Burnt Devotion (Imdalind, #5)(70)
It was nothing like I had expected.
They were there, the three of them. Dramin was bleeding profusely from the neck where he was hunched against the wall. Thom was unconscious and covered in blood I prayed was not his. And in between them was Sain. He cowered against the floor like a beaten dog, his hair mussed, his eyes wide as he looked at me with the green that was darker than I had ever seen it. A green so haunted that everything around me froze.
My shoulders hunched in fear as my heart accelerated, the panic at seeing them, at needing to know if they were okay frozen to my bones as I looked at him.
Then a voice more ice than fear passed from his lips.
“I’ve made a terrible mistake.”
Seventeen
I barely even heard him.
I couldn’t focus on his words, not above the way every muscle in my body tightened, not with the way my pounding heartbeat filled my ears and mixed with the echoes of screams until I was surrounded by them. Surrounded by death. Surrounded by pain.
All I saw was Thom.
Without stopping to think, I rushed into the room, Ryland’s body dropping to the floor with a resounding thunk that echoed in my head, elongating into a bass drum of more pain.
More confusion.
More blood.
Everything seemed to be moving in slow motion as I reached Thom, my shaking hand pressing against him. His skin was as cold as ice, his body as limp and lifeless as though he was dead.

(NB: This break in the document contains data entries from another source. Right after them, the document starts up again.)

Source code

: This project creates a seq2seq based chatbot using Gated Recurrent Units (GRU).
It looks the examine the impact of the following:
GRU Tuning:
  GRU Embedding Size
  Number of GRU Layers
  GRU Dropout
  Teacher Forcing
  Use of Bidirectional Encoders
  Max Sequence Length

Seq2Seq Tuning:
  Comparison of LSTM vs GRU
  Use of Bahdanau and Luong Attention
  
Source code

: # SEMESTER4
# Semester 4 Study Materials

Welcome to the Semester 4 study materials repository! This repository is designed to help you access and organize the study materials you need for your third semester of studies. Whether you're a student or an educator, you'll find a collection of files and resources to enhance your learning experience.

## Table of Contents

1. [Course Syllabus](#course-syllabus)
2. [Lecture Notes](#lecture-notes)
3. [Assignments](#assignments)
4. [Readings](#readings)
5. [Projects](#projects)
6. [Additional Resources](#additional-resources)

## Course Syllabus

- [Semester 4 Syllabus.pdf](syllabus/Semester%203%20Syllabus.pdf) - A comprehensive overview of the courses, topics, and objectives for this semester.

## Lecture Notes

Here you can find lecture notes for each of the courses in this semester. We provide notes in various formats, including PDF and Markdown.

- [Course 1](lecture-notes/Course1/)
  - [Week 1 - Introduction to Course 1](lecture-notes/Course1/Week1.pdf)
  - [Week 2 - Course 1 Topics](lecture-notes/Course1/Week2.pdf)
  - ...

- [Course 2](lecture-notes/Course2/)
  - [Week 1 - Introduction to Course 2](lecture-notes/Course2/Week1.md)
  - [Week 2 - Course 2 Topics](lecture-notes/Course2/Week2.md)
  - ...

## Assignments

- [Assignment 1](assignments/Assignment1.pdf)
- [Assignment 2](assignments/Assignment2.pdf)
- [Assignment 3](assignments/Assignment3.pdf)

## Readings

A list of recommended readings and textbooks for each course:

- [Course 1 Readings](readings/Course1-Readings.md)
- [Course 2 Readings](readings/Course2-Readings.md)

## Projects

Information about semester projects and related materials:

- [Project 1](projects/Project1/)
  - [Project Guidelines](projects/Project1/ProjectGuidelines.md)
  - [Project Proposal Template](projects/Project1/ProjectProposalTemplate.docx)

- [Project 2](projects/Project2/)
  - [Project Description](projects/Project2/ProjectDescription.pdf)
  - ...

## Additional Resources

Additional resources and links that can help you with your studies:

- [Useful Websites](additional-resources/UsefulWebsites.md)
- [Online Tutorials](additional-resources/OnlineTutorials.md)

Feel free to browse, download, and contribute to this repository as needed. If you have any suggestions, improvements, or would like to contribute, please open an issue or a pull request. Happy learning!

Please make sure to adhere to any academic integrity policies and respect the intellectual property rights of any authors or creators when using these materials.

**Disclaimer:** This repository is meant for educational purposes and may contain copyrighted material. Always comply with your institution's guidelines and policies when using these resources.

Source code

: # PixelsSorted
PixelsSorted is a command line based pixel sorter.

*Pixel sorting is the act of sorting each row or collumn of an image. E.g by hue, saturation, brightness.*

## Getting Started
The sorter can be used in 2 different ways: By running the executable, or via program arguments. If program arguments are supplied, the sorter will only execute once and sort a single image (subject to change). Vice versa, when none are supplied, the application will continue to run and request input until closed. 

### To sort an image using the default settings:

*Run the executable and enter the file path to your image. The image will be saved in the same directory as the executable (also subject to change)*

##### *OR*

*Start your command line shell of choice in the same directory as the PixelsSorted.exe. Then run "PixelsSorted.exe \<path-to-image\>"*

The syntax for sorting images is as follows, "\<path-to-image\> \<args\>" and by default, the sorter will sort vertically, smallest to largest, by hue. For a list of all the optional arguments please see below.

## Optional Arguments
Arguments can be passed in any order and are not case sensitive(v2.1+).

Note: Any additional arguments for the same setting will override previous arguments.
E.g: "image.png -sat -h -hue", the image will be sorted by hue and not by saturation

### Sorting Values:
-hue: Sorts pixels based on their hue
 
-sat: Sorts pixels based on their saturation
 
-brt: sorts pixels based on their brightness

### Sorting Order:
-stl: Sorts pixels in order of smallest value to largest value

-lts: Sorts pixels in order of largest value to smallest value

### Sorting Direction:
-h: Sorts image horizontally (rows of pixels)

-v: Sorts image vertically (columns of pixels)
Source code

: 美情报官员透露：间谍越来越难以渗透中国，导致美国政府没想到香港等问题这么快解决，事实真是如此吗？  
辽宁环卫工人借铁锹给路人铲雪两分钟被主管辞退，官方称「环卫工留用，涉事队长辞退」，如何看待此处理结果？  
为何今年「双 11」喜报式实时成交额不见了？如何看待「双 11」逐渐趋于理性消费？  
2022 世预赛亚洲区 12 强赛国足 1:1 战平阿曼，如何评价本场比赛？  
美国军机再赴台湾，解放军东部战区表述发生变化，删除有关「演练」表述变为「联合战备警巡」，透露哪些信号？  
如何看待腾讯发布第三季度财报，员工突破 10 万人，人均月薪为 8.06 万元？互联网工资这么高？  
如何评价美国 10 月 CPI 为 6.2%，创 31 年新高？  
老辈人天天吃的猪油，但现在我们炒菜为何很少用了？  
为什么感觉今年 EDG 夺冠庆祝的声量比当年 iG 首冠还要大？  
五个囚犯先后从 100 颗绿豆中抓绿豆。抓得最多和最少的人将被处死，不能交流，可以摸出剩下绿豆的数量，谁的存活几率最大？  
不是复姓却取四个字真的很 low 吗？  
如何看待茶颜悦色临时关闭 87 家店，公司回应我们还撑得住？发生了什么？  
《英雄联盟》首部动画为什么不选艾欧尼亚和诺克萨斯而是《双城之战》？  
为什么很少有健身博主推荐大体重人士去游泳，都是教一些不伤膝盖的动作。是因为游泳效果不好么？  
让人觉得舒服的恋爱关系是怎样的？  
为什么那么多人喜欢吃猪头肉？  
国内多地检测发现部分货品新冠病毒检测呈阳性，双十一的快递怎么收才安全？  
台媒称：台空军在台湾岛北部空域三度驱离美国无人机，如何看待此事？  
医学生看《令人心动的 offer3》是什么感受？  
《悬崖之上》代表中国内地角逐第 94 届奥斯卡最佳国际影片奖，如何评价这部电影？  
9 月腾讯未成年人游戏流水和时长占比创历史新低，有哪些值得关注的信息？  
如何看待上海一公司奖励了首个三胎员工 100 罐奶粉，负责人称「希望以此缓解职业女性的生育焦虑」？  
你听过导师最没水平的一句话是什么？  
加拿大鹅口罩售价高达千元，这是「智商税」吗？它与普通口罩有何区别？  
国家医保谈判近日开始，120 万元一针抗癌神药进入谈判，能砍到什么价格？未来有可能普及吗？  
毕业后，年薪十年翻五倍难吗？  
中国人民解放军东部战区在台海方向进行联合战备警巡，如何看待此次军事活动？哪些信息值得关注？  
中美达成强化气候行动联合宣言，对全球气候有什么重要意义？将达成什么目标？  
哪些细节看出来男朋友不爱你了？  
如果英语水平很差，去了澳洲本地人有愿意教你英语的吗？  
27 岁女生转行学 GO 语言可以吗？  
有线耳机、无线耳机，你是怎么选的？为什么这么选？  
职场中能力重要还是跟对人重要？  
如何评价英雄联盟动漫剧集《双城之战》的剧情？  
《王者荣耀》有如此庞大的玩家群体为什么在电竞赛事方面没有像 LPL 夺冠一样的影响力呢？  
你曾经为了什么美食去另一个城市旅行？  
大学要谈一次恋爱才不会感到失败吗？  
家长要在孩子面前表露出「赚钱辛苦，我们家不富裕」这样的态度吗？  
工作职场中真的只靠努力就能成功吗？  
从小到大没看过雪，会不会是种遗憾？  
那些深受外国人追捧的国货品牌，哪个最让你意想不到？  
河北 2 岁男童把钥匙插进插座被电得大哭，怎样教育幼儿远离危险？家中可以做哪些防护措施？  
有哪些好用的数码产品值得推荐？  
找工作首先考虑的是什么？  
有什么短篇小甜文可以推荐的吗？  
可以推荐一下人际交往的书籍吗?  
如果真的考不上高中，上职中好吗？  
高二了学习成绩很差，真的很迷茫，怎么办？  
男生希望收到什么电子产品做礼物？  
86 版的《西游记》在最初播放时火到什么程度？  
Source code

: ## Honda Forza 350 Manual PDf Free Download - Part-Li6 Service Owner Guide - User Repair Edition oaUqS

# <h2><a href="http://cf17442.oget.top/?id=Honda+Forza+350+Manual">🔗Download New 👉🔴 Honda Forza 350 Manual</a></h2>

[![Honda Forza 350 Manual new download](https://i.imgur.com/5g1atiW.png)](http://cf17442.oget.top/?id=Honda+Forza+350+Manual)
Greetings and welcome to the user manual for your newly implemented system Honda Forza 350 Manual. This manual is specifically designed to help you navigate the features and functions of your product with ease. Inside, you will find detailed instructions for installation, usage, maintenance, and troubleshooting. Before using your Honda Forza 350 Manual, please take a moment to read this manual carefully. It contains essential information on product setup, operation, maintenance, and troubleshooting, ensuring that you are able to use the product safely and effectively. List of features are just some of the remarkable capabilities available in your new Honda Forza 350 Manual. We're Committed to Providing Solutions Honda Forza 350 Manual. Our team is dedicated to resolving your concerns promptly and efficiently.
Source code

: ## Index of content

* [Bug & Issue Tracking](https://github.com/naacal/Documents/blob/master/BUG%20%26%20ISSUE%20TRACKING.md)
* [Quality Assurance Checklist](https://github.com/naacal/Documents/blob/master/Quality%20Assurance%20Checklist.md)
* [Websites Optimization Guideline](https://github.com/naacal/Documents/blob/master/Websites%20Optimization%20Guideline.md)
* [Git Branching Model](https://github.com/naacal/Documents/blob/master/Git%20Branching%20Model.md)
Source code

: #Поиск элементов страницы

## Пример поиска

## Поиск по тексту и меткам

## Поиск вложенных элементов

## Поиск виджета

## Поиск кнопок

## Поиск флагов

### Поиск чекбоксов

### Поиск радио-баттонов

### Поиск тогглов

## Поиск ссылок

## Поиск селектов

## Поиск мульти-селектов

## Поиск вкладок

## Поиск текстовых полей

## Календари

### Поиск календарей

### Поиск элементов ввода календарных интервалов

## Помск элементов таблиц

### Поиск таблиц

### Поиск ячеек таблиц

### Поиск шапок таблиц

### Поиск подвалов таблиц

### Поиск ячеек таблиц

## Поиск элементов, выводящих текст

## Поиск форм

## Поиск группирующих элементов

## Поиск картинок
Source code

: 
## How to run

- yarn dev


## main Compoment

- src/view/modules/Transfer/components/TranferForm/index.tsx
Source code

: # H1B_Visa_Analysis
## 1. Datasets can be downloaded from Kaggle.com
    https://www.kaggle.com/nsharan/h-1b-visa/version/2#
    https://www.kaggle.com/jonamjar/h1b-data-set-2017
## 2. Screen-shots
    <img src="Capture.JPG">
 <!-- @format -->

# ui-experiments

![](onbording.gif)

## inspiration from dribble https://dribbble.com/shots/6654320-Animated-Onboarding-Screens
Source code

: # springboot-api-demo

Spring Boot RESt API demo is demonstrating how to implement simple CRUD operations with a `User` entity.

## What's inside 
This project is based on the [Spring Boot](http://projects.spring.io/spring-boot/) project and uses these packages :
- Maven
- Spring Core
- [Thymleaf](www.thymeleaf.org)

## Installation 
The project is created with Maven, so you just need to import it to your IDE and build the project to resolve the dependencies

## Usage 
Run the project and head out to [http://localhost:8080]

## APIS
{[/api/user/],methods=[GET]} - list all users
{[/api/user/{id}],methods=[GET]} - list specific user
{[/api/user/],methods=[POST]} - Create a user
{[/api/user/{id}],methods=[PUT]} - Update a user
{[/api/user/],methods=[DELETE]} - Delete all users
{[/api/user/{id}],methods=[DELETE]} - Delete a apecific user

Please don’t let him be dead.
The thought was a vice against my heart, a pulse of pain and anger that threatened to explode out of me.
I had only come to terms with everything, with losing Talon, with understanding the caged personalities I faced, with still loving the seemingly lifeless man before me.
I didn’t want to know what kind of monster losing him would create.
Violently, my magic filled him, rushing through his body in a wave that swallowed him. I checked for organ function, for signs of life, and for his magic. It was a checklist in my head—what to do to save a life or some such nonsense. Except, right then, I couldn’t focus on it.
One by one, I found them—the gentle pulse of his heart, the low gasp of his breath, the calming waves of his magic.
He was alive.
And yet … something was off about them. The calmness of them, the way they seemed to be sleeping, the way he was sleeping, yet nothing was wrong.
My magic continued to push through him, smothering him like a warm blanket as I looked beyond the simple, looked for the injury, for what was wrong, for a way to heal him.
Only to find nothing.
No cuts.
No bites.
No scary internal bleeding.
Just nothing.
It was as simple as him being asleep, but I knew he wasn’t.
“Thom?” The question came much louder than I had intended it to, my residual panic flooding through me as my magic pulsed in an intentionally painful wave. It was not enough to cause damage, just enough to wake. Much the way I had done to him centuries before.
I never liked getting up with the baby.
He didn’t so much as stir with the pinch, his body remaining where it was, hunched against the wall, the old peeling paper falling around his head like a crown.
“Thom?” My fingers wrapped around his arms like vices, my magic continuing to move into him as I shook, pulling him away from the wall only to have his head flop back against the aged printed flowers with a snap.
No response, not from his heart rate, not from his magic, not from him.
I couldn’t look away as my mind and body slowly turning to lead. The momentary panic grew before it was swallowed by my anger, my determination rising in me so quickly that, even though I knew I was dangerous, I didn’t care.
“What happened?” I didn’t even try to keep the growl out of my voice as I turned to Sain, my magic sparking dangerously as I fought the need to catch something on fire.
It would be like me to do something like that. Anger always equaled burn victim.
“Sain?” My voice was sharp as I stared at the aged man with my hand still firmly wrapped around Thom’s as though I was afraid he would fall through the floorboards and be lost to another dimension.
It could happen.
Sain only looked at me with wide eyes from where he cowered before me, his hands continually moving one over the other as if he was trying to rub the skin away. The movement was agitated, fearful, and I felt my skin prickle at seeing it.
His intense stare dug into me as I waited for an answer I already knew wouldn’t come. Not with the way he was acting, the movements so much like before, when we were trapped underground, and they had threatened to take away his mug.
Stupid Drak. If Joclyn ever started acting this way, I would have to take matters into my own hands.
The way he was acting had worried me before, but now I knew why.
Sain was not one to show emotion, but seeing him like that, seeing the fear in his eyes and the panic in his body, I knew.
He was afraid.
I wasn’t sure I had ever seen him afraid before. Even when Edmund had been only yards behind us, he had done little more than walk calmly forward, doling out subtle instructions.
Now, however, the emotions came off him in waves, infecting me like a virus. My magic reacted on instinct as he leaned closer to me, his eyes growing wider as the foul smell of his breath drifted through the stagnant air.